Lorenzo glared at them, his anger fueled by the fact that he knew he was castigating the wrong people, the ones who at least showed up.
“But in this project it’s, No, no, no, don’t mention my name, no, no, don’t, do
n’t, no, no, what goes around comes around. So!” He reared up. “It has been a whole year. These people were shot a total of eight times. Eight explosions at nine o’clock in the morning.” He prowled the stage, spotting Miss Bankhead in the crowd, the elderly lady who had lived next door to the Barretts.
“But nobody heard nothing, nobody heard nothing. Now how can that be, if I know that if I turn on my radio too loud on the fourth floor someone on the first floor’s gonna be complaining about the racket. How can that be, if I know that if I drop a, a juice glass on the second floor someone from the third floor is gonna be running to the housing office complaining about the party in my apartment.” Lorenzo paced, furious, pushing up his glasses. “We have lost two of our loved ones.”

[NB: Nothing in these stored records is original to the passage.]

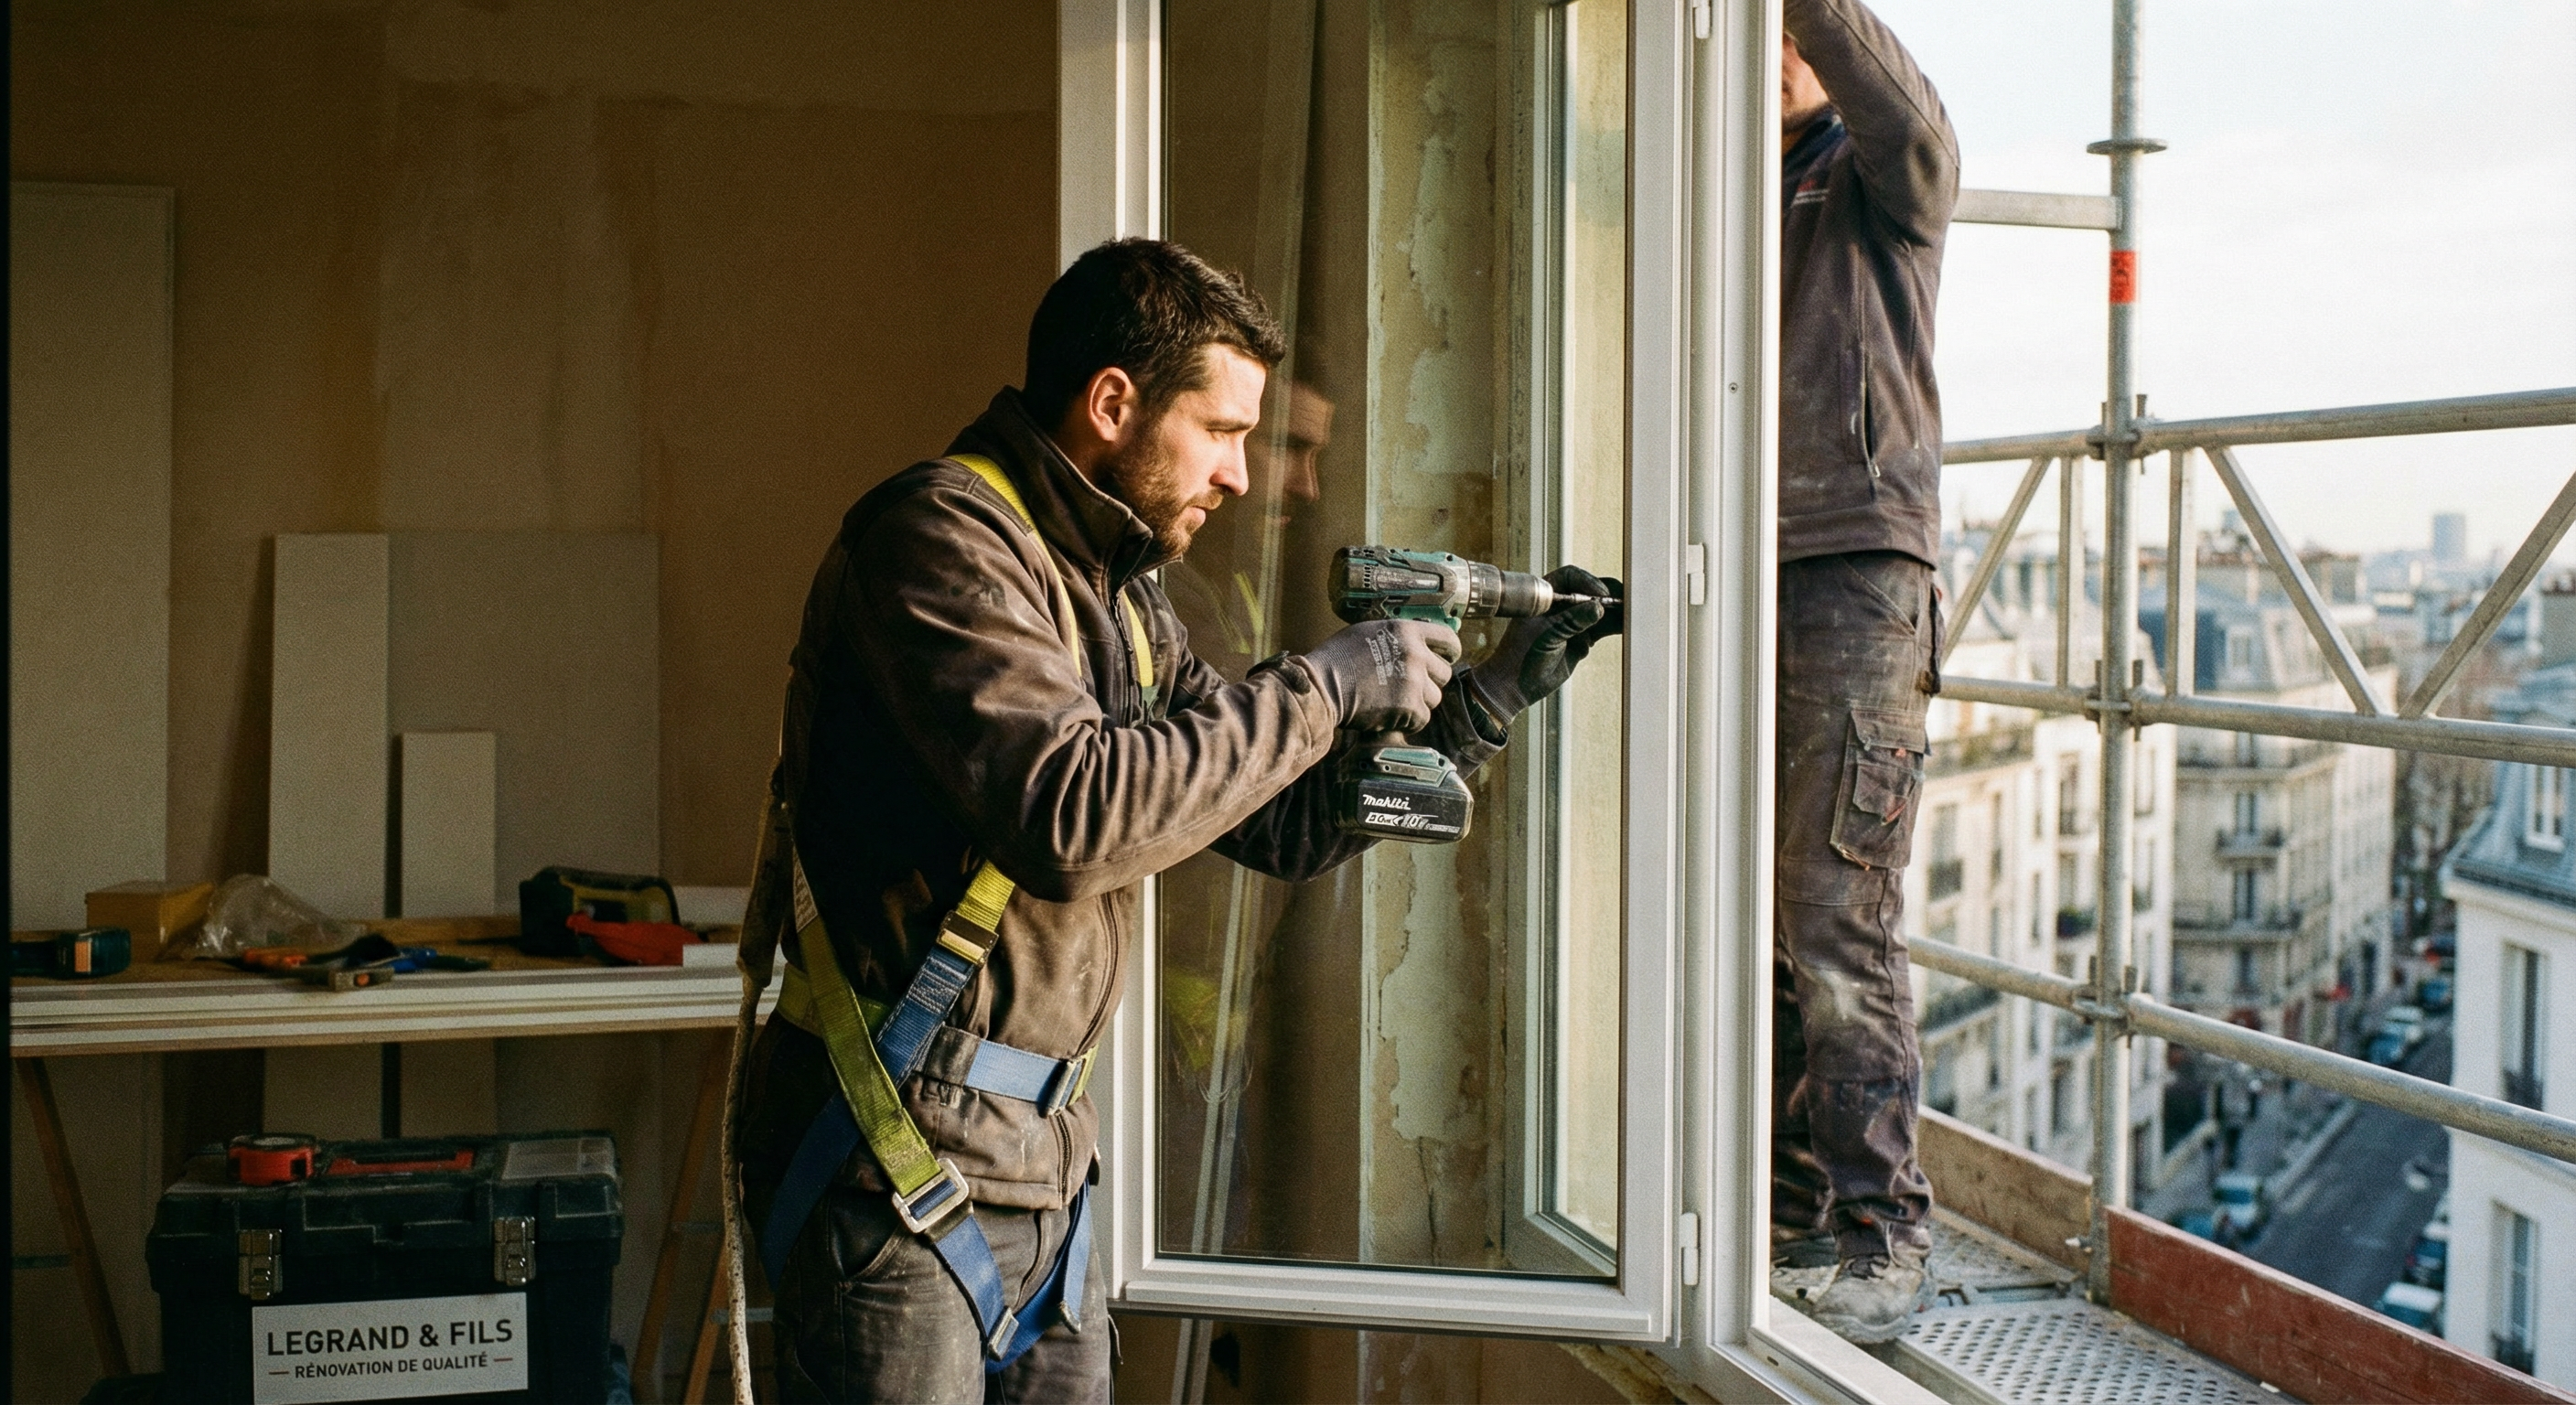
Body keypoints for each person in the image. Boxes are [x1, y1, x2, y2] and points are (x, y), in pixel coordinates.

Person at [733, 238, 1617, 1402]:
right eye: (1223, 431)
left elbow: (1279, 823)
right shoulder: (939, 544)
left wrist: (1484, 703)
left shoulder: (1121, 595)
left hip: (1042, 1173)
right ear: (1112, 405)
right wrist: (1329, 682)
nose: (1240, 475)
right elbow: (1072, 816)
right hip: (891, 1174)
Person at [1766, 0, 1960, 1345]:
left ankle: (1884, 1231)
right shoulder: (1716, 189)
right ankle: (1791, 1216)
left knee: (1838, 913)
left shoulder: (1873, 176)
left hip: (1855, 567)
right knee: (1753, 920)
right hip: (1733, 562)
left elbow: (1917, 132)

He pointed to Mother Barrett’s photo. “Look at her. Look! Mother Barrett. We gave her that name. She was our mother. Uncle Theo.” Lorenzo hesitated, knowing “Uncle” hadn’t the same visceral tug as “Mother.” “We called him that. How many of you here have gotten phone calls from him saying, Your kid’s at my house listenin’ to records. Is it OK I feed him dinner, feed her dinner, give him a book, buy her a, a ice cream cone.”
There was some solemn nodding going on out there now, a pickup in the weeping.
“They were old-school folks!”
“That’s right,” someone said amidst a rising mutter.
“Old school! The best people in the world! They were here back in the day! Back when everybody in this project looked out for each other!”
People nodded more vigorously, peppering him with responses.
“Tellit, Big Daddy!”
He eyed old Miss Bankhead, suffering in her chair, rocking with her secrets. She’d been ducking him for a solid year now. There was a crackled report on one of the police radios in the back.
“When I was a kid here growin’ up? If I messed up on one end of these houses, I got my butt kicked all the way home. My mother had her fifty pair a eyes back then!”